Buenas tardes y muchas gracias por venir. Dejo para el sorteo uno de mis poemas secretos. Impreso, pero firmado de mi puño y letra. Ceñido con una cinta del color de la luz.
Como diciembre es el mes de los niños, voy a regalar libros de ediciones no adultas. Hoy, primero Ivanhoe, una novela de caballería de sir Walter Scott. Spoiler: salen Robin Hood y Ricardo Corazón de León.
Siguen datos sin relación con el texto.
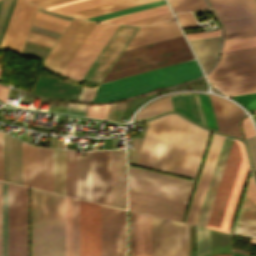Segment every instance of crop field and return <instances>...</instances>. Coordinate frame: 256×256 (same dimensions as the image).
Segmentation results:
<instances>
[{
  "instance_id": "crop-field-1",
  "label": "crop field",
  "mask_w": 256,
  "mask_h": 256,
  "mask_svg": "<svg viewBox=\"0 0 256 256\" xmlns=\"http://www.w3.org/2000/svg\"><path fill=\"white\" fill-rule=\"evenodd\" d=\"M95 22L74 18L44 61L43 67L61 73ZM118 25L97 23L62 74L81 80ZM138 27L119 25L82 80L101 82Z\"/></svg>"
},
{
  "instance_id": "crop-field-2",
  "label": "crop field",
  "mask_w": 256,
  "mask_h": 256,
  "mask_svg": "<svg viewBox=\"0 0 256 256\" xmlns=\"http://www.w3.org/2000/svg\"><path fill=\"white\" fill-rule=\"evenodd\" d=\"M209 132L176 115L154 120L136 164L195 178Z\"/></svg>"
},
{
  "instance_id": "crop-field-3",
  "label": "crop field",
  "mask_w": 256,
  "mask_h": 256,
  "mask_svg": "<svg viewBox=\"0 0 256 256\" xmlns=\"http://www.w3.org/2000/svg\"><path fill=\"white\" fill-rule=\"evenodd\" d=\"M248 171L243 145L234 139L209 217L208 228L230 232Z\"/></svg>"
},
{
  "instance_id": "crop-field-4",
  "label": "crop field",
  "mask_w": 256,
  "mask_h": 256,
  "mask_svg": "<svg viewBox=\"0 0 256 256\" xmlns=\"http://www.w3.org/2000/svg\"><path fill=\"white\" fill-rule=\"evenodd\" d=\"M106 83H102L93 102L118 100L171 86L202 75L196 60Z\"/></svg>"
},
{
  "instance_id": "crop-field-5",
  "label": "crop field",
  "mask_w": 256,
  "mask_h": 256,
  "mask_svg": "<svg viewBox=\"0 0 256 256\" xmlns=\"http://www.w3.org/2000/svg\"><path fill=\"white\" fill-rule=\"evenodd\" d=\"M33 256H63L62 196L32 189Z\"/></svg>"
},
{
  "instance_id": "crop-field-6",
  "label": "crop field",
  "mask_w": 256,
  "mask_h": 256,
  "mask_svg": "<svg viewBox=\"0 0 256 256\" xmlns=\"http://www.w3.org/2000/svg\"><path fill=\"white\" fill-rule=\"evenodd\" d=\"M191 58L194 57L183 36L125 50L104 81L163 67Z\"/></svg>"
},
{
  "instance_id": "crop-field-7",
  "label": "crop field",
  "mask_w": 256,
  "mask_h": 256,
  "mask_svg": "<svg viewBox=\"0 0 256 256\" xmlns=\"http://www.w3.org/2000/svg\"><path fill=\"white\" fill-rule=\"evenodd\" d=\"M3 256L29 255L28 188L2 182Z\"/></svg>"
},
{
  "instance_id": "crop-field-8",
  "label": "crop field",
  "mask_w": 256,
  "mask_h": 256,
  "mask_svg": "<svg viewBox=\"0 0 256 256\" xmlns=\"http://www.w3.org/2000/svg\"><path fill=\"white\" fill-rule=\"evenodd\" d=\"M192 180L161 174L129 166L131 191L188 202Z\"/></svg>"
},
{
  "instance_id": "crop-field-9",
  "label": "crop field",
  "mask_w": 256,
  "mask_h": 256,
  "mask_svg": "<svg viewBox=\"0 0 256 256\" xmlns=\"http://www.w3.org/2000/svg\"><path fill=\"white\" fill-rule=\"evenodd\" d=\"M219 65L207 76L210 82L256 76V48L225 52Z\"/></svg>"
},
{
  "instance_id": "crop-field-10",
  "label": "crop field",
  "mask_w": 256,
  "mask_h": 256,
  "mask_svg": "<svg viewBox=\"0 0 256 256\" xmlns=\"http://www.w3.org/2000/svg\"><path fill=\"white\" fill-rule=\"evenodd\" d=\"M36 9L27 0L16 1L0 47L22 52Z\"/></svg>"
},
{
  "instance_id": "crop-field-11",
  "label": "crop field",
  "mask_w": 256,
  "mask_h": 256,
  "mask_svg": "<svg viewBox=\"0 0 256 256\" xmlns=\"http://www.w3.org/2000/svg\"><path fill=\"white\" fill-rule=\"evenodd\" d=\"M80 256H101L100 205L80 200Z\"/></svg>"
},
{
  "instance_id": "crop-field-12",
  "label": "crop field",
  "mask_w": 256,
  "mask_h": 256,
  "mask_svg": "<svg viewBox=\"0 0 256 256\" xmlns=\"http://www.w3.org/2000/svg\"><path fill=\"white\" fill-rule=\"evenodd\" d=\"M185 203L129 191V209L181 221Z\"/></svg>"
},
{
  "instance_id": "crop-field-13",
  "label": "crop field",
  "mask_w": 256,
  "mask_h": 256,
  "mask_svg": "<svg viewBox=\"0 0 256 256\" xmlns=\"http://www.w3.org/2000/svg\"><path fill=\"white\" fill-rule=\"evenodd\" d=\"M170 97L174 110L180 111L189 118L217 130L208 95L177 94Z\"/></svg>"
},
{
  "instance_id": "crop-field-14",
  "label": "crop field",
  "mask_w": 256,
  "mask_h": 256,
  "mask_svg": "<svg viewBox=\"0 0 256 256\" xmlns=\"http://www.w3.org/2000/svg\"><path fill=\"white\" fill-rule=\"evenodd\" d=\"M160 256H187V225L159 219Z\"/></svg>"
},
{
  "instance_id": "crop-field-15",
  "label": "crop field",
  "mask_w": 256,
  "mask_h": 256,
  "mask_svg": "<svg viewBox=\"0 0 256 256\" xmlns=\"http://www.w3.org/2000/svg\"><path fill=\"white\" fill-rule=\"evenodd\" d=\"M93 201L110 205V150L92 151Z\"/></svg>"
},
{
  "instance_id": "crop-field-16",
  "label": "crop field",
  "mask_w": 256,
  "mask_h": 256,
  "mask_svg": "<svg viewBox=\"0 0 256 256\" xmlns=\"http://www.w3.org/2000/svg\"><path fill=\"white\" fill-rule=\"evenodd\" d=\"M222 136L214 135L208 157L193 199V203L187 218V223L195 224L197 223L200 210L207 192V188L214 170V166L221 148L223 141Z\"/></svg>"
},
{
  "instance_id": "crop-field-17",
  "label": "crop field",
  "mask_w": 256,
  "mask_h": 256,
  "mask_svg": "<svg viewBox=\"0 0 256 256\" xmlns=\"http://www.w3.org/2000/svg\"><path fill=\"white\" fill-rule=\"evenodd\" d=\"M209 96L218 130L220 132L241 137L238 120L243 116L244 112L237 105L222 97L217 95Z\"/></svg>"
},
{
  "instance_id": "crop-field-18",
  "label": "crop field",
  "mask_w": 256,
  "mask_h": 256,
  "mask_svg": "<svg viewBox=\"0 0 256 256\" xmlns=\"http://www.w3.org/2000/svg\"><path fill=\"white\" fill-rule=\"evenodd\" d=\"M4 180L22 184V142L5 133Z\"/></svg>"
},
{
  "instance_id": "crop-field-19",
  "label": "crop field",
  "mask_w": 256,
  "mask_h": 256,
  "mask_svg": "<svg viewBox=\"0 0 256 256\" xmlns=\"http://www.w3.org/2000/svg\"><path fill=\"white\" fill-rule=\"evenodd\" d=\"M182 35L174 19L139 28L125 49Z\"/></svg>"
},
{
  "instance_id": "crop-field-20",
  "label": "crop field",
  "mask_w": 256,
  "mask_h": 256,
  "mask_svg": "<svg viewBox=\"0 0 256 256\" xmlns=\"http://www.w3.org/2000/svg\"><path fill=\"white\" fill-rule=\"evenodd\" d=\"M232 140L233 139H231V138H227V137L224 138L222 148H221L218 160H217V164H216V167H215L212 179H211V183H210V186H209L206 198H205V202H204L201 214H200V218H199V221L197 224L199 226H203V227L206 226L208 216H209L212 204H213V200H214V197H215L218 185H219V181H220V178H221L224 166H225V162H226L229 150H230Z\"/></svg>"
},
{
  "instance_id": "crop-field-21",
  "label": "crop field",
  "mask_w": 256,
  "mask_h": 256,
  "mask_svg": "<svg viewBox=\"0 0 256 256\" xmlns=\"http://www.w3.org/2000/svg\"><path fill=\"white\" fill-rule=\"evenodd\" d=\"M218 18L255 13L256 0H208Z\"/></svg>"
},
{
  "instance_id": "crop-field-22",
  "label": "crop field",
  "mask_w": 256,
  "mask_h": 256,
  "mask_svg": "<svg viewBox=\"0 0 256 256\" xmlns=\"http://www.w3.org/2000/svg\"><path fill=\"white\" fill-rule=\"evenodd\" d=\"M220 21L226 33L225 40L256 36V15Z\"/></svg>"
},
{
  "instance_id": "crop-field-23",
  "label": "crop field",
  "mask_w": 256,
  "mask_h": 256,
  "mask_svg": "<svg viewBox=\"0 0 256 256\" xmlns=\"http://www.w3.org/2000/svg\"><path fill=\"white\" fill-rule=\"evenodd\" d=\"M205 73L211 69L220 44V36L189 41Z\"/></svg>"
},
{
  "instance_id": "crop-field-24",
  "label": "crop field",
  "mask_w": 256,
  "mask_h": 256,
  "mask_svg": "<svg viewBox=\"0 0 256 256\" xmlns=\"http://www.w3.org/2000/svg\"><path fill=\"white\" fill-rule=\"evenodd\" d=\"M77 197L92 201L91 151L77 156Z\"/></svg>"
},
{
  "instance_id": "crop-field-25",
  "label": "crop field",
  "mask_w": 256,
  "mask_h": 256,
  "mask_svg": "<svg viewBox=\"0 0 256 256\" xmlns=\"http://www.w3.org/2000/svg\"><path fill=\"white\" fill-rule=\"evenodd\" d=\"M233 233L256 237V206L244 196Z\"/></svg>"
},
{
  "instance_id": "crop-field-26",
  "label": "crop field",
  "mask_w": 256,
  "mask_h": 256,
  "mask_svg": "<svg viewBox=\"0 0 256 256\" xmlns=\"http://www.w3.org/2000/svg\"><path fill=\"white\" fill-rule=\"evenodd\" d=\"M39 188L53 192V150L39 148Z\"/></svg>"
},
{
  "instance_id": "crop-field-27",
  "label": "crop field",
  "mask_w": 256,
  "mask_h": 256,
  "mask_svg": "<svg viewBox=\"0 0 256 256\" xmlns=\"http://www.w3.org/2000/svg\"><path fill=\"white\" fill-rule=\"evenodd\" d=\"M64 256H67L66 197L63 196ZM73 256H79V200L72 198Z\"/></svg>"
},
{
  "instance_id": "crop-field-28",
  "label": "crop field",
  "mask_w": 256,
  "mask_h": 256,
  "mask_svg": "<svg viewBox=\"0 0 256 256\" xmlns=\"http://www.w3.org/2000/svg\"><path fill=\"white\" fill-rule=\"evenodd\" d=\"M229 96L256 92V77L214 83Z\"/></svg>"
},
{
  "instance_id": "crop-field-29",
  "label": "crop field",
  "mask_w": 256,
  "mask_h": 256,
  "mask_svg": "<svg viewBox=\"0 0 256 256\" xmlns=\"http://www.w3.org/2000/svg\"><path fill=\"white\" fill-rule=\"evenodd\" d=\"M150 1H154V0H122V1L111 3V4L67 14V15L86 18V17L130 7V6H134V5H138V4H142Z\"/></svg>"
},
{
  "instance_id": "crop-field-30",
  "label": "crop field",
  "mask_w": 256,
  "mask_h": 256,
  "mask_svg": "<svg viewBox=\"0 0 256 256\" xmlns=\"http://www.w3.org/2000/svg\"><path fill=\"white\" fill-rule=\"evenodd\" d=\"M54 192L65 194L64 150L54 149Z\"/></svg>"
},
{
  "instance_id": "crop-field-31",
  "label": "crop field",
  "mask_w": 256,
  "mask_h": 256,
  "mask_svg": "<svg viewBox=\"0 0 256 256\" xmlns=\"http://www.w3.org/2000/svg\"><path fill=\"white\" fill-rule=\"evenodd\" d=\"M66 194L76 197L75 151L65 150Z\"/></svg>"
},
{
  "instance_id": "crop-field-32",
  "label": "crop field",
  "mask_w": 256,
  "mask_h": 256,
  "mask_svg": "<svg viewBox=\"0 0 256 256\" xmlns=\"http://www.w3.org/2000/svg\"><path fill=\"white\" fill-rule=\"evenodd\" d=\"M167 110H173L169 96L160 100H156L151 104L147 105L146 107H144L143 109H141L136 114L134 120L150 117Z\"/></svg>"
},
{
  "instance_id": "crop-field-33",
  "label": "crop field",
  "mask_w": 256,
  "mask_h": 256,
  "mask_svg": "<svg viewBox=\"0 0 256 256\" xmlns=\"http://www.w3.org/2000/svg\"><path fill=\"white\" fill-rule=\"evenodd\" d=\"M169 11L170 10L168 9L167 5H165V6H161V7H157V8H153V9H149V10H145V11H141V12H137V13H133V14L117 17V18H113V19H109V20H105L102 22L123 24V23L135 21L138 19L154 16V15L169 12Z\"/></svg>"
},
{
  "instance_id": "crop-field-34",
  "label": "crop field",
  "mask_w": 256,
  "mask_h": 256,
  "mask_svg": "<svg viewBox=\"0 0 256 256\" xmlns=\"http://www.w3.org/2000/svg\"><path fill=\"white\" fill-rule=\"evenodd\" d=\"M164 4H166L164 0H158V1L150 2V3H146V4H142V5H138V6H134V7H130V8H126V9H122V10H118V11H114V12H110V13H106V14H102V15H98V16H94V17H90L87 19L100 21V20L132 13V12H136V11L164 5Z\"/></svg>"
},
{
  "instance_id": "crop-field-35",
  "label": "crop field",
  "mask_w": 256,
  "mask_h": 256,
  "mask_svg": "<svg viewBox=\"0 0 256 256\" xmlns=\"http://www.w3.org/2000/svg\"><path fill=\"white\" fill-rule=\"evenodd\" d=\"M175 12L209 8L204 0H169Z\"/></svg>"
},
{
  "instance_id": "crop-field-36",
  "label": "crop field",
  "mask_w": 256,
  "mask_h": 256,
  "mask_svg": "<svg viewBox=\"0 0 256 256\" xmlns=\"http://www.w3.org/2000/svg\"><path fill=\"white\" fill-rule=\"evenodd\" d=\"M113 1H117V0H86L78 3L50 9V10H54V11L66 14L69 12H73V11H77V10H81V9H85V8L113 2Z\"/></svg>"
},
{
  "instance_id": "crop-field-37",
  "label": "crop field",
  "mask_w": 256,
  "mask_h": 256,
  "mask_svg": "<svg viewBox=\"0 0 256 256\" xmlns=\"http://www.w3.org/2000/svg\"><path fill=\"white\" fill-rule=\"evenodd\" d=\"M14 3L15 0L0 1V42L2 40Z\"/></svg>"
},
{
  "instance_id": "crop-field-38",
  "label": "crop field",
  "mask_w": 256,
  "mask_h": 256,
  "mask_svg": "<svg viewBox=\"0 0 256 256\" xmlns=\"http://www.w3.org/2000/svg\"><path fill=\"white\" fill-rule=\"evenodd\" d=\"M210 252V230L197 227V256Z\"/></svg>"
},
{
  "instance_id": "crop-field-39",
  "label": "crop field",
  "mask_w": 256,
  "mask_h": 256,
  "mask_svg": "<svg viewBox=\"0 0 256 256\" xmlns=\"http://www.w3.org/2000/svg\"><path fill=\"white\" fill-rule=\"evenodd\" d=\"M255 46H256V37L228 40V41H225L224 43L223 51L255 47Z\"/></svg>"
},
{
  "instance_id": "crop-field-40",
  "label": "crop field",
  "mask_w": 256,
  "mask_h": 256,
  "mask_svg": "<svg viewBox=\"0 0 256 256\" xmlns=\"http://www.w3.org/2000/svg\"><path fill=\"white\" fill-rule=\"evenodd\" d=\"M232 98L243 104L248 110L256 107V93L233 96Z\"/></svg>"
},
{
  "instance_id": "crop-field-41",
  "label": "crop field",
  "mask_w": 256,
  "mask_h": 256,
  "mask_svg": "<svg viewBox=\"0 0 256 256\" xmlns=\"http://www.w3.org/2000/svg\"><path fill=\"white\" fill-rule=\"evenodd\" d=\"M108 105H93L89 104L86 116L99 117L105 119Z\"/></svg>"
},
{
  "instance_id": "crop-field-42",
  "label": "crop field",
  "mask_w": 256,
  "mask_h": 256,
  "mask_svg": "<svg viewBox=\"0 0 256 256\" xmlns=\"http://www.w3.org/2000/svg\"><path fill=\"white\" fill-rule=\"evenodd\" d=\"M183 29L198 27L190 12L176 14Z\"/></svg>"
},
{
  "instance_id": "crop-field-43",
  "label": "crop field",
  "mask_w": 256,
  "mask_h": 256,
  "mask_svg": "<svg viewBox=\"0 0 256 256\" xmlns=\"http://www.w3.org/2000/svg\"><path fill=\"white\" fill-rule=\"evenodd\" d=\"M33 24L37 25V26H40V27H43V28H47V29L59 32V33H61L65 28L64 25L54 23V22H51V21H48V20H44V19H41V18H37V17L35 18V21H34Z\"/></svg>"
},
{
  "instance_id": "crop-field-44",
  "label": "crop field",
  "mask_w": 256,
  "mask_h": 256,
  "mask_svg": "<svg viewBox=\"0 0 256 256\" xmlns=\"http://www.w3.org/2000/svg\"><path fill=\"white\" fill-rule=\"evenodd\" d=\"M172 17L173 16H172L171 12H169V13L157 15V16H154V17L138 20V21H135V22L127 23V24L142 26V25L150 24V23H153V22L161 21V20H164V19L172 18Z\"/></svg>"
},
{
  "instance_id": "crop-field-45",
  "label": "crop field",
  "mask_w": 256,
  "mask_h": 256,
  "mask_svg": "<svg viewBox=\"0 0 256 256\" xmlns=\"http://www.w3.org/2000/svg\"><path fill=\"white\" fill-rule=\"evenodd\" d=\"M87 106L88 105L68 103L66 113L85 116Z\"/></svg>"
},
{
  "instance_id": "crop-field-46",
  "label": "crop field",
  "mask_w": 256,
  "mask_h": 256,
  "mask_svg": "<svg viewBox=\"0 0 256 256\" xmlns=\"http://www.w3.org/2000/svg\"><path fill=\"white\" fill-rule=\"evenodd\" d=\"M246 140L248 142L249 151H250L254 168L256 169V135L249 137Z\"/></svg>"
},
{
  "instance_id": "crop-field-47",
  "label": "crop field",
  "mask_w": 256,
  "mask_h": 256,
  "mask_svg": "<svg viewBox=\"0 0 256 256\" xmlns=\"http://www.w3.org/2000/svg\"><path fill=\"white\" fill-rule=\"evenodd\" d=\"M188 37V40H192V39H198V38H204V37H211V36H217L220 35V30L216 29L210 32H199V33H190V34H186Z\"/></svg>"
},
{
  "instance_id": "crop-field-48",
  "label": "crop field",
  "mask_w": 256,
  "mask_h": 256,
  "mask_svg": "<svg viewBox=\"0 0 256 256\" xmlns=\"http://www.w3.org/2000/svg\"><path fill=\"white\" fill-rule=\"evenodd\" d=\"M30 1L40 5L43 8H45V7L65 3V2H68V1H72V0H30Z\"/></svg>"
},
{
  "instance_id": "crop-field-49",
  "label": "crop field",
  "mask_w": 256,
  "mask_h": 256,
  "mask_svg": "<svg viewBox=\"0 0 256 256\" xmlns=\"http://www.w3.org/2000/svg\"><path fill=\"white\" fill-rule=\"evenodd\" d=\"M97 86L94 88L84 87L78 100L91 101Z\"/></svg>"
},
{
  "instance_id": "crop-field-50",
  "label": "crop field",
  "mask_w": 256,
  "mask_h": 256,
  "mask_svg": "<svg viewBox=\"0 0 256 256\" xmlns=\"http://www.w3.org/2000/svg\"><path fill=\"white\" fill-rule=\"evenodd\" d=\"M36 16L44 18V19H48V20H51V21H54V22H58V23H61V24H65V25L68 23V20L61 19V18L52 16V15H49V14H45V13L39 12V11L37 12Z\"/></svg>"
},
{
  "instance_id": "crop-field-51",
  "label": "crop field",
  "mask_w": 256,
  "mask_h": 256,
  "mask_svg": "<svg viewBox=\"0 0 256 256\" xmlns=\"http://www.w3.org/2000/svg\"><path fill=\"white\" fill-rule=\"evenodd\" d=\"M242 126L246 138L255 134L248 117L243 120Z\"/></svg>"
},
{
  "instance_id": "crop-field-52",
  "label": "crop field",
  "mask_w": 256,
  "mask_h": 256,
  "mask_svg": "<svg viewBox=\"0 0 256 256\" xmlns=\"http://www.w3.org/2000/svg\"><path fill=\"white\" fill-rule=\"evenodd\" d=\"M246 194L253 200V202L256 204V184L252 179H250L249 186L247 189Z\"/></svg>"
},
{
  "instance_id": "crop-field-53",
  "label": "crop field",
  "mask_w": 256,
  "mask_h": 256,
  "mask_svg": "<svg viewBox=\"0 0 256 256\" xmlns=\"http://www.w3.org/2000/svg\"><path fill=\"white\" fill-rule=\"evenodd\" d=\"M0 177L3 178V135H0Z\"/></svg>"
},
{
  "instance_id": "crop-field-54",
  "label": "crop field",
  "mask_w": 256,
  "mask_h": 256,
  "mask_svg": "<svg viewBox=\"0 0 256 256\" xmlns=\"http://www.w3.org/2000/svg\"><path fill=\"white\" fill-rule=\"evenodd\" d=\"M28 37L32 38V39H35V40H38V41H42V42L51 44V45L54 43V40L47 39V38H44V37H41V36H38V35H34V34H31V33L29 34Z\"/></svg>"
},
{
  "instance_id": "crop-field-55",
  "label": "crop field",
  "mask_w": 256,
  "mask_h": 256,
  "mask_svg": "<svg viewBox=\"0 0 256 256\" xmlns=\"http://www.w3.org/2000/svg\"><path fill=\"white\" fill-rule=\"evenodd\" d=\"M0 256H2V232H1V182H0Z\"/></svg>"
},
{
  "instance_id": "crop-field-56",
  "label": "crop field",
  "mask_w": 256,
  "mask_h": 256,
  "mask_svg": "<svg viewBox=\"0 0 256 256\" xmlns=\"http://www.w3.org/2000/svg\"><path fill=\"white\" fill-rule=\"evenodd\" d=\"M7 92V87L0 85V100L4 101Z\"/></svg>"
},
{
  "instance_id": "crop-field-57",
  "label": "crop field",
  "mask_w": 256,
  "mask_h": 256,
  "mask_svg": "<svg viewBox=\"0 0 256 256\" xmlns=\"http://www.w3.org/2000/svg\"><path fill=\"white\" fill-rule=\"evenodd\" d=\"M78 1H82V0H77V1L69 2V3H65V4L49 7V8H46V9H50V8H54V7H58V6H62V5H66V4H70V3H74V2H78Z\"/></svg>"
},
{
  "instance_id": "crop-field-58",
  "label": "crop field",
  "mask_w": 256,
  "mask_h": 256,
  "mask_svg": "<svg viewBox=\"0 0 256 256\" xmlns=\"http://www.w3.org/2000/svg\"><path fill=\"white\" fill-rule=\"evenodd\" d=\"M28 41H32V42H35V43H39V44H43V45H46V46H50L51 47V45H48V44H45V43H42V42H38V41H35V40H32V39H27Z\"/></svg>"
},
{
  "instance_id": "crop-field-59",
  "label": "crop field",
  "mask_w": 256,
  "mask_h": 256,
  "mask_svg": "<svg viewBox=\"0 0 256 256\" xmlns=\"http://www.w3.org/2000/svg\"><path fill=\"white\" fill-rule=\"evenodd\" d=\"M63 143L64 142L57 141L56 147L62 148L63 147Z\"/></svg>"
},
{
  "instance_id": "crop-field-60",
  "label": "crop field",
  "mask_w": 256,
  "mask_h": 256,
  "mask_svg": "<svg viewBox=\"0 0 256 256\" xmlns=\"http://www.w3.org/2000/svg\"><path fill=\"white\" fill-rule=\"evenodd\" d=\"M31 33L38 34V35H41V36H44V37H47V38H51V39L56 40V38H52V37H49V36H46V35H42V34H39V33H36V32H32V31H31Z\"/></svg>"
},
{
  "instance_id": "crop-field-61",
  "label": "crop field",
  "mask_w": 256,
  "mask_h": 256,
  "mask_svg": "<svg viewBox=\"0 0 256 256\" xmlns=\"http://www.w3.org/2000/svg\"><path fill=\"white\" fill-rule=\"evenodd\" d=\"M250 243L256 244V239L252 238Z\"/></svg>"
},
{
  "instance_id": "crop-field-62",
  "label": "crop field",
  "mask_w": 256,
  "mask_h": 256,
  "mask_svg": "<svg viewBox=\"0 0 256 256\" xmlns=\"http://www.w3.org/2000/svg\"><path fill=\"white\" fill-rule=\"evenodd\" d=\"M256 14V13H255ZM248 15H254V14H248ZM242 16H246V15H242ZM235 17H239V16H235ZM228 18H231V17H228ZM223 19V18H222Z\"/></svg>"
},
{
  "instance_id": "crop-field-63",
  "label": "crop field",
  "mask_w": 256,
  "mask_h": 256,
  "mask_svg": "<svg viewBox=\"0 0 256 256\" xmlns=\"http://www.w3.org/2000/svg\"><path fill=\"white\" fill-rule=\"evenodd\" d=\"M221 256H232V255H221Z\"/></svg>"
},
{
  "instance_id": "crop-field-64",
  "label": "crop field",
  "mask_w": 256,
  "mask_h": 256,
  "mask_svg": "<svg viewBox=\"0 0 256 256\" xmlns=\"http://www.w3.org/2000/svg\"><path fill=\"white\" fill-rule=\"evenodd\" d=\"M2 70L0 69V74H1Z\"/></svg>"
},
{
  "instance_id": "crop-field-65",
  "label": "crop field",
  "mask_w": 256,
  "mask_h": 256,
  "mask_svg": "<svg viewBox=\"0 0 256 256\" xmlns=\"http://www.w3.org/2000/svg\"><path fill=\"white\" fill-rule=\"evenodd\" d=\"M233 256H236V255H233Z\"/></svg>"
},
{
  "instance_id": "crop-field-66",
  "label": "crop field",
  "mask_w": 256,
  "mask_h": 256,
  "mask_svg": "<svg viewBox=\"0 0 256 256\" xmlns=\"http://www.w3.org/2000/svg\"><path fill=\"white\" fill-rule=\"evenodd\" d=\"M218 256H220V255H218Z\"/></svg>"
}]
</instances>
—Y este es el último libro que voy a regalar este año. ¿Cuál es?
[silencio]
—¡Venga! ¿Algún bravo?
[más silencio]
—El último mohicano.
Y para corporeizar el primer poema,
este duro corazón
que sin embargo sonríe.
PIZCA
Un poquito de turrón
le ablandará el corazón
al viejo más cascarrabias,
llenando de ideas sabias
su maltratada cabeza,
recordando la belleza
de tantos tiempos pasados
en familia disfrutados,
atizando el ascua viva
que no tiene quien le escriba,
recobrando la ilusión
de entregarse a su pasión:
¡el dulce! ¡Genial invento!
¡Qué milagro! ¡Qué portento!
23 de diciembre de 2025
En la misma linea. Curva, claro.
OTRA PREGUNTA
Dime otra cosa:
¿eres golosa?
¿El turrón duro
es tu seguro
contra las penas
de parcas cenas?
¿Por los pasteles
pierdes papeles?
¿De Ávila yemas,
que están tan buenas,
te zamparías
cuatro docenas?
Huesos de santo,
lenguas de gato,
chocolatinas...
¿les ves encanto?
Pues lo lamento.
Bien que lo siento,
pero a tu lado
no estoy contento.
Pienso en mi parte
del dulce arte
que, insatisfecha,
quieras tragarte.
¡Marcha sin freno
a otras bandejas!
Éstas que dejas
son MI terreno.
1 de noviembre de 2013
Y para terminar, uno de actualidad.
ATAQUES
Lo de ser superpotencia
perjudica la decencia.
Disparar sin preguntar
nunca fue ejemplo a imitar.
Rematar sin compasión
al náufrago que se aferra
a un resto de embarcación
supone un crimen de guerra.
Lo peor es la sospecha
de que el encarnizamiento
es un aviso sin fecha
para el amedrentamiento
de un régimen peculiar
al que se quiere tumbar.
Eso es lo que piensan todos.
Pero siguen sin ser modos.
27 de diciembre de 2025
De este micro abierto me gustaron especialmente el primer y el tercer poemas de Alejandra Alba.